__Actions to take__
- 1) Reproduce the section of the passage on erythrocyte osmotic fragility that begins with the words containing "The theoretical extinction" and ends with "light scattering study.", substituting "red cell lysis" for each occurrence of "hemolysis".
- 2) Extend the passage on the osmotic fragility of red blood cells, picking up after its final line.

__Passage provided__
*** Begin section ***

A theoretical approach of the measurement of osmotic fragility of erythrocytes by optical transmission.

The osmotic fragility of the erythrocyte membrane to hypotonic solutions is investigated theoretically. The fragility curves exhibit a strong transmittance rise. This variation is assumed to result from changes in the scattering properties of erythrocytes under dialysis resulting from swelling and hemolysis. The refractive indices of erythrocytes are obtained through the Lorentz-Lorenz relation based on hemoglobin and water contents. The scattering cross sections (needed to calculate the collimated transmittance) and the forward scattered intensity (needed to calculate the incoherent transmittance) are expressed according to the simple algebraic relations of the anomalous diffraction approximation. It is shown that swelling (or shrinking) has no influence on the collimated transmittance. Hemolysis alone causes the abrupt sigmoidal increase of the collimated transmittance with time. The possible transmittance increase (decrease) observed during swelling (shrinking) is due to incoherent transmittance and depends on the detecting solid angle value of the experimental setup.

Validation of a test of the red cell membrane osmotic resistance.

The aim of the present work was to validate a new technique for the measurement of resistance of the red blood cell membrane using an automated apparatus called a Fragilimeter. Its principle lies in the measurement of the extinction of a laser beam projected through a red blood cell suspension subjected, by diffusion, to a variation of salinity from an isotonic equilibrium (154 mM NaCl) to, a hypotonic one, 25 mM NaCl. The variation of osmotic pressure induces on the cells a progressive lysis and a modification of the extinction of the transmitted light. The validation of the method was based on the comparison between results obtained with the Fragilimeter and those obtained using the reference DACIE technique. Analyses were based on blood samples from healthy donors. The determination of the initial, the 50% and the full haemolysis thresholds allowed observation of the fragility of the cell, through its membrane resistance. The physical phenomenon measured in these cells when subjected to various ionic strengths is discussed on the basis of observations realised by means of an optical microscope.

Osmotic fragility of the erythrocyte membrane: characterization by modeling of the transmittance curve as a function of the NaCl concentration.

The theoretical extinction of blood suspensions submitted to a slow dialysis is analyzed in terms of their NaCl concentration. The model involves two adjustable parameters, chi and K, related to swelling and hemolysis. During swelling, the erythrocyte volume is supposed to vary linearly with the saline concentration. During hemolysis, an exponential decay of the hemoglobin concentration in the erythrocyte is used. The theoretical transmittance curves are consistent with the measurements carried out at a wavelength of 0.808 microm on native and incubated blood samples. Chi and K are relevant parameters to characterize quantitatively the fragility of the erythrocyte membrane. The effect of a non ideal character of the hemoglobin solutions and of normal distributions of chi and K is also discussed.

Deformation of erythrocytes under shear: a small-angle light scattering study.

*** End section ***

__Raw data__
*** Begin section ***

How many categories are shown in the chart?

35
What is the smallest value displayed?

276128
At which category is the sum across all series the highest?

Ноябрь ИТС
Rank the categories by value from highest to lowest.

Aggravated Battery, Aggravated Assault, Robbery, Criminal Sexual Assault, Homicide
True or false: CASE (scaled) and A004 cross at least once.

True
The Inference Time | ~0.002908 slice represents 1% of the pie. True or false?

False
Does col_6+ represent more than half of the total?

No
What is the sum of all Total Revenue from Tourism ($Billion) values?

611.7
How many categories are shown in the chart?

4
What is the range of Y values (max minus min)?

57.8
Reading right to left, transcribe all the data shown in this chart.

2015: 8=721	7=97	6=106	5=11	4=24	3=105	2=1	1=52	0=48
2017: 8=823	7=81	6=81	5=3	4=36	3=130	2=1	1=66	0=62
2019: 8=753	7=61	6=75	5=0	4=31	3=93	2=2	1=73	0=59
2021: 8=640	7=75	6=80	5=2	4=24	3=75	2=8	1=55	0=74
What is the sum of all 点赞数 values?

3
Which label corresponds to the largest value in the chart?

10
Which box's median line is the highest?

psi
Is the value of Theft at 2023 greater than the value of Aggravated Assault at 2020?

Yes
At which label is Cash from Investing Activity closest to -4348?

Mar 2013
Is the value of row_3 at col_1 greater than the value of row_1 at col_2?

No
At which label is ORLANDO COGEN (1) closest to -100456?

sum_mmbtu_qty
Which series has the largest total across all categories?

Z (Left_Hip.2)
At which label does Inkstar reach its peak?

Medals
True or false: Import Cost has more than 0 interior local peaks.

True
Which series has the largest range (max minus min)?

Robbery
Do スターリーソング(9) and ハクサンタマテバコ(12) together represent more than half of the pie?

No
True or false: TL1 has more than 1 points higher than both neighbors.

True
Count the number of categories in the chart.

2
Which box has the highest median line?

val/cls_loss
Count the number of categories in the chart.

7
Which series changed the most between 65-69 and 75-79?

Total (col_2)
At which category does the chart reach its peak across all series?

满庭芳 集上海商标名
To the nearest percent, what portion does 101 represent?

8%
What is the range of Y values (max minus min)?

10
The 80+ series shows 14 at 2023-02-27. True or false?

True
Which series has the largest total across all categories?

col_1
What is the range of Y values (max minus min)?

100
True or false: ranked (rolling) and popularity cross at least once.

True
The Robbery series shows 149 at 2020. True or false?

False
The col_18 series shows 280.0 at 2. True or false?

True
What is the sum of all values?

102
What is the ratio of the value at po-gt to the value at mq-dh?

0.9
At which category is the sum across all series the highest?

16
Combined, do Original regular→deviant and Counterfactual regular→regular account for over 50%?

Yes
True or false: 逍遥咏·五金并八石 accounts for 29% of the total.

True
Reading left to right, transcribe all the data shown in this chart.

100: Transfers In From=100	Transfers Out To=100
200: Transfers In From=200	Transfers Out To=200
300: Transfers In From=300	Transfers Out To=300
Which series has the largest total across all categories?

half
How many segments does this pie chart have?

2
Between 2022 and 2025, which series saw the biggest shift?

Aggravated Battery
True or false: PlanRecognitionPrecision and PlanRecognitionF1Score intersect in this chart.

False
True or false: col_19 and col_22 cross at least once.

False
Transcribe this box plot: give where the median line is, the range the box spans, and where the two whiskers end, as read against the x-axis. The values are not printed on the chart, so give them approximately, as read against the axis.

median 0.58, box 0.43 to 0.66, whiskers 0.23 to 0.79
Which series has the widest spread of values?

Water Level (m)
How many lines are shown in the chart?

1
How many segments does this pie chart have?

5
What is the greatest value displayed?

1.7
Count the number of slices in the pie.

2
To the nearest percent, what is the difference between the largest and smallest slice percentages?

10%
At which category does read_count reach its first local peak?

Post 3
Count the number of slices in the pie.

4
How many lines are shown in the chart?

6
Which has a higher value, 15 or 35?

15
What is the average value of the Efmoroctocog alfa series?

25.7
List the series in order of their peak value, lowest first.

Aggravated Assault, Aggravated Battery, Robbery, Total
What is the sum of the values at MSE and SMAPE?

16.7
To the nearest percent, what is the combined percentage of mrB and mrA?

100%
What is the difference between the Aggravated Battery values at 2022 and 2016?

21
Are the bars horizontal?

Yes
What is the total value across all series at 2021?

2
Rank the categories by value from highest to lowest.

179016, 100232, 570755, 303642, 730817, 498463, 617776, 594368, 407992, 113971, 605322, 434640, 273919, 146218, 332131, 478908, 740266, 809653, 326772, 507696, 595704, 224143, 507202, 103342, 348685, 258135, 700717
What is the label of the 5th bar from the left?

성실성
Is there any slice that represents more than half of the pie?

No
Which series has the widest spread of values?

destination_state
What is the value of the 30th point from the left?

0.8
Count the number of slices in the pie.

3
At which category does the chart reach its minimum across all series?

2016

*** End section ***

__Exercise responses__
- 1)
The theoretical extinction of blood suspensions submitted to a slow dialysis is analyzed in terms of their NaCl concentration. The model involves two adjustable parameters, chi and K, related to swelling and red cell lysis. During swelling, the erythrocyte volume is supposed to vary linearly with the saline concentration. During red cell lysis, an exponential decay of the hemoglobin concentration in the erythrocyte is used. The theoretical transmittance curves are consistent with the measurements carried out at a wavelength of 0.808 microm on native and incubated blood samples. Chi and K are relevant parameters to characterize quantitatively the fragility of the erythrocyte membrane. The effect of a non ideal character of the hemoglobin solutions and of normal distributions of chi and K is also discussed.

Deformation of erythrocytes under shear: a small-angle light scattering study.

- 2)
In this study, sharp small-angle light scattering (SALS) images of erythrocytes under increasing shear stresses in a Couette flow were obtained, and accurate measurements of the angular positions of the two first minima and maxima have been carried out. The deformed cells were assumed to be three-axis ellipsoids of constant volume for all shear stresses. Application of the Physical Optics Approximation (POA) then permitted the determination of the cell dimensions as a function of the applied shear stress. Our results agree with determinations obtained by other methods.

Light scattering by ellipsoids in a physical optics approximation.

A physical optics approximation based on Presnel's laws is developed to calculate the intensity of light scattered by a three-axis ellipsoid of any orientation and any refractive index. Some results concerning totally reflecting spheres and dielectric spheroids are presented. An approach suitable for large scatterers is particularly good for small scattering angles. The angular intensities, i(1) and i(2), are then plotted versus θ for large axially oriented ellipsoids of various thicknesses. Theoretical small-angle light-scattering patterns are also presented and discussed. The data from one of them correspond to red cells in a shear flow.

Small angle light scattering by large spheroids. Comparison with patterns from erythrocytes under shear.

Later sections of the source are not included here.